Saved entries
━━━━━━━━━━━━━━━━━━━━━━━━━━━━━━

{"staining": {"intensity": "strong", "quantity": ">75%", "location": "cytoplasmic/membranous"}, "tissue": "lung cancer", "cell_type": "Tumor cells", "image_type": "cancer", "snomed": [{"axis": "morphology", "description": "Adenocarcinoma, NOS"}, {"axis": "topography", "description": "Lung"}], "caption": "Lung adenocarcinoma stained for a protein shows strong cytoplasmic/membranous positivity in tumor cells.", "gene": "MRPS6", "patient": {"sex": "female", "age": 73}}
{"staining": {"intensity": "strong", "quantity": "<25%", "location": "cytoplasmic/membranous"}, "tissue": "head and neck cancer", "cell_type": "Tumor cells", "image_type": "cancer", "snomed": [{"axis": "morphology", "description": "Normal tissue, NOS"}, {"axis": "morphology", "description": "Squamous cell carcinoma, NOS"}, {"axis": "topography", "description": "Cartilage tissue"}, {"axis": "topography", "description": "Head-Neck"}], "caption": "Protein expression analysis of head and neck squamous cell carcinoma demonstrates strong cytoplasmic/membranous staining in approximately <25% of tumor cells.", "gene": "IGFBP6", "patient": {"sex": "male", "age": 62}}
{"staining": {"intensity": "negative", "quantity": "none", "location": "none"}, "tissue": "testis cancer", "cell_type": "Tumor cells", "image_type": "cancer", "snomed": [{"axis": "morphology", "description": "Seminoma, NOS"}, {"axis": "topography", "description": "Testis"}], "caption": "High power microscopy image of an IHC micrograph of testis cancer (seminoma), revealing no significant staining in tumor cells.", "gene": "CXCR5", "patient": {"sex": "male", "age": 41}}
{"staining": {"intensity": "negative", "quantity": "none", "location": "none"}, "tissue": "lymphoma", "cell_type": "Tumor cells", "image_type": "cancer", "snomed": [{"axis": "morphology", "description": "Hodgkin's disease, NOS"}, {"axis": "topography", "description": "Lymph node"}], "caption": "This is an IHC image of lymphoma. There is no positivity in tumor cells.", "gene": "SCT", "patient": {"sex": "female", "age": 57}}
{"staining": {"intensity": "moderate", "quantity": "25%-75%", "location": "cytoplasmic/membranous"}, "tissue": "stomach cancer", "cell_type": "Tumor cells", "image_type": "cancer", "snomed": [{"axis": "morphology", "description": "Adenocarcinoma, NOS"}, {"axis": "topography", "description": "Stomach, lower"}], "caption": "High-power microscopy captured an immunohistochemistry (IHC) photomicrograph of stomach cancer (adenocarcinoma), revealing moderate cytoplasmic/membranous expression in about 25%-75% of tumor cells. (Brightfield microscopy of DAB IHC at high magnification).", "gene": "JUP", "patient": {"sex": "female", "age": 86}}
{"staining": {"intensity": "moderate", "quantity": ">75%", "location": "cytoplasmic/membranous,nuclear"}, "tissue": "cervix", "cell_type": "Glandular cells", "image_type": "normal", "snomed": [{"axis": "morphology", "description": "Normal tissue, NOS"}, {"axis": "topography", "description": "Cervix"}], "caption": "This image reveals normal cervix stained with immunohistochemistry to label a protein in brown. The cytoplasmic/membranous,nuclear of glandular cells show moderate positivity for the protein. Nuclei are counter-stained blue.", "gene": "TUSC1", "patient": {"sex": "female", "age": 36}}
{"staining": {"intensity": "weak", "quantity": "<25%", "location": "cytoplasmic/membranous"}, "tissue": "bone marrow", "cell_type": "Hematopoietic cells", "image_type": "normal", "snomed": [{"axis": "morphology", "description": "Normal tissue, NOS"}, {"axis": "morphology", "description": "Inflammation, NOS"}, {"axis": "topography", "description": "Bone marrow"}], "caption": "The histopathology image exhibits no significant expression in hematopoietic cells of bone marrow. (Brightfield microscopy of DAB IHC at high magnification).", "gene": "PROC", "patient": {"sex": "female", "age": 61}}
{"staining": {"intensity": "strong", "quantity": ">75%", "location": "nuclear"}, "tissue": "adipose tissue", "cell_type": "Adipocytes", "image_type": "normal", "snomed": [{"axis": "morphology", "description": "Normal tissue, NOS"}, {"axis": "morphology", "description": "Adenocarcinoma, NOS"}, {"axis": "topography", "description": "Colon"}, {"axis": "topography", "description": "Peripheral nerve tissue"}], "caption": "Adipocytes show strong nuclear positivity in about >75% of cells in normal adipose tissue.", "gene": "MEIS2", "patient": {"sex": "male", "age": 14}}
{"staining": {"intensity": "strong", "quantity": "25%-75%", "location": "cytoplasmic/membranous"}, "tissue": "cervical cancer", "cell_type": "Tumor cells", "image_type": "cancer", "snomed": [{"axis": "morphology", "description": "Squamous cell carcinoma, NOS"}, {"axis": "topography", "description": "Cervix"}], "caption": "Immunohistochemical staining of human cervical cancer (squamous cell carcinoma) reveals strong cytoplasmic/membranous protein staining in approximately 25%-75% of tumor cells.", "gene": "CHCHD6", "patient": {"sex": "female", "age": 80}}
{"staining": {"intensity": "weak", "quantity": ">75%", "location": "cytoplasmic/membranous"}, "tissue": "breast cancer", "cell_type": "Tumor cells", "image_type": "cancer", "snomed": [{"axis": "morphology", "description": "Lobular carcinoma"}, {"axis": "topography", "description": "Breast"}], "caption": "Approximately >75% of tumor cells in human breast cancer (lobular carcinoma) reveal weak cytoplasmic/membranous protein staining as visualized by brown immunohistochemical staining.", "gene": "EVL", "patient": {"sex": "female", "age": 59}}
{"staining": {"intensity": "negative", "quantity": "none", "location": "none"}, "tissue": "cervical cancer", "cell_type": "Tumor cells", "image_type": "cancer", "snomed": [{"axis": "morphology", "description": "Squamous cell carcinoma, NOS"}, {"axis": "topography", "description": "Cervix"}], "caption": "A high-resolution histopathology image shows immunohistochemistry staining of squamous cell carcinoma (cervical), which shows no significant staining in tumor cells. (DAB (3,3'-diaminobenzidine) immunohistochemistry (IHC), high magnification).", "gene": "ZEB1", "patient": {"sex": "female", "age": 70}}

━━━━━━━━━━━━━━━━━━━━━━━━━━━━━━

EXERCISE INSTRUCTIONS: Make an exact transcription of the entries.

FINAL ANSWER:
{"staining": {"intensity": "strong", "quantity": ">75%", "location": "cytoplasmic/membranous"}, "tissue": "lung cancer", "cell_type": "Tumor cells", "image_type": "cancer", "snomed": [{"axis": "morphology", "description": "Adenocarcinoma, NOS"}, {"axis": "topography", "description": "Lung"}], "caption": "Lung adenocarcinoma stained for a protein shows strong cytoplasmic/membranous positivity in tumor cells.", "gene": "MRPS6", "patient": {"sex": "female", "age": 73}}
{"staining": {"intensity": "strong", "quantity": "<25%", "location": "cytoplasmic/membranous"}, "tissue": "head and neck cancer", "cell_type": "Tumor cells", "image_type": "cancer", "snomed": [{"axis": "morphology", "description": "Normal tissue, NOS"}, {"axis": "morphology", "description": "Squamous cell carcinoma, NOS"}, {"axis": "topography", "description": "Cartilage tissue"}, {"axis": "topography", "description": "Head-Neck"}], "caption": "Protein expression analysis of head and neck squamous cell carcinoma demonstrates strong cytoplasmic/membranous staining in approximately <25% of tumor cells.", "gene": "IGFBP6", "patient": {"sex": "male", "age": 62}}
{"staining": {"intensity": "negative", "quantity": "none", "location": "none"}, "tissue": "testis cancer", "cell_type": "Tumor cells", "image_type": "cancer", "snomed": [{"axis": "morphology", "description": "Seminoma, NOS"}, {"axis": "topography", "description": "Testis"}], "caption": "High power microscopy image of an IHC micrograph of testis cancer (seminoma), revealing no significant staining in tumor cells.", "gene": "CXCR5", "patient": {"sex": "male", "age": 41}}
{"staining": {"intensity": "negative", "quantity": "none", "location": "none"}, "tissue": "lymphoma", "cell_type": "Tumor cells", "image_type": "cancer", "snomed": [{"axis": "morphology", "description": "Hodgkin's disease, NOS"}, {"axis": "topography", "description": "Lymph node"}], "caption": "This is an IHC image of lymphoma. There is no positivity in tumor cells.", "gene": "SCT", "patient": {"sex": "female", "age": 57}}
{"staining": {"intensity": "moderate", "quantity": "25%-75%", "location": "cytoplasmic/membranous"}, "tissue": "stomach cancer", "cell_type": "Tumor cells", "image_type": "cancer", "snomed": [{"axis": "morphology", "description": "Adenocarcinoma, NOS"}, {"axis": "topography", "description": "Stomach, lower"}], "caption": "High-power microscopy captured an immunohistochemistry (IHC) photomicrograph of stomach cancer (adenocarcinoma), revealing moderate cytoplasmic/membranous expression in about 25%-75% of tumor cells. (Brightfield microscopy of DAB IHC at high magnification).", "gene": "JUP", "patient": {"sex": "female", "age": 86}}
{"staining": {"intensity": "moderate", "quantity": ">75%", "location": "cytoplasmic/membranous,nuclear"}, "tissue": "cervix", "cell_type": "Glandular cells", "image_type": "normal", "snomed": [{"axis": "morphology", "description": "Normal tissue, NOS"}, {"axis": "topography", "description": "Cervix"}], "caption": "This image reveals normal cervix stained with immunohistochemistry to label a protein in brown. The cytoplasmic/membranous,nuclear of glandular cells show moderate positivity for the protein. Nuclei are counter-stained blue.", "gene": "TUSC1", "patient": {"sex": "female", "age": 36}}
{"staining": {"intensity": "weak", "quantity": "<25%", "location": "cytoplasmic/membranous"}, "tissue": "bone marrow", "cell_type": "Hematopoietic cells", "image_type": "normal", "snomed": [{"axis": "morphology", "description": "Normal tissue, NOS"}, {"axis": "morphology", "description": "Inflammation, NOS"}, {"axis": "topography", "description": "Bone marrow"}], "caption": "The histopathology image exhibits no significant expression in hematopoietic cells of bone marrow. (Brightfield microscopy of DAB IHC at high magnification).", "gene": "PROC", "patient": {"sex": "female", "age": 61}}
{"staining": {"intensity": "strong", "quantity": ">75%", "location": "nuclear"}, "tissue": "adipose tissue", "cell_type": "Adipocytes", "image_type": "normal", "snomed": [{"axis": "morphology", "description": "Normal tissue, NOS"}, {"axis": "morphology", "description": "Adenocarcinoma, NOS"}, {"axis": "topography", "description": "Colon"}, {"axis": "topography", "description": "Peripheral nerve tissue"}], "caption": "Adipocytes show strong nuclear positivity in about >75% of cells in normal adipose tissue.", "gene": "MEIS2", "patient": {"sex": "male", "age": 14}}
{"staining": {"intensity": "strong", "quantity": "25%-75%", "location": "cytoplasmic/membranous"}, "tissue": "cervical cancer", "cell_type": "Tumor cells", "image_type": "cancer", "snomed": [{"axis": "morphology", "description": "Squamous cell carcinoma, NOS"}, {"axis": "topography", "description": "Cervix"}], "caption": "Immunohistochemical staining of human cervical cancer (squamous cell carcinoma) reveals strong cytoplasmic/membranous protein staining in approximately 25%-75% of tumor cells.", "gene": "CHCHD6", "patient": {"sex": "female", "age": 80}}
{"staining": {"intensity": "weak", "quantity": ">75%", "location": "cytoplasmic/membranous"}, "tissue": "breast cancer", "cell_type": "Tumor cells", "image_type": "cancer", "snomed": [{"axis": "morphology", "description": "Lobular carcinoma"}, {"axis": "topography", "description": "Breast"}], "caption": "Approximately >75% of tumor cells in human breast cancer (lobular carcinoma) reveal weak cytoplasmic/membranous protein staining as visualized by brown immunohistochemical staining.", "gene": "EVL", "patient": {"sex": "female", "age": 59}}
{"staining": {"intensity": "negative", "quantity": "none", "location": "none"}, "tissue": "cervical cancer", "cell_type": "Tumor cells", "image_type": "cancer", "snomed": [{"axis": "morphology", "description": "Squamous cell carcinoma, NOS"}, {"axis": "topography", "description": "Cervix"}], "caption": "A high-resolution histopathology image shows immunohistochemistry staining of squamous cell carcinoma (cervical), which shows no significant staining in tumor cells. (DAB (3,3'-diaminobenzidine) immunohistochemistry (IHC), high magnification).", "gene": "ZEB1", "patient": {"sex": "female", "age": 70}}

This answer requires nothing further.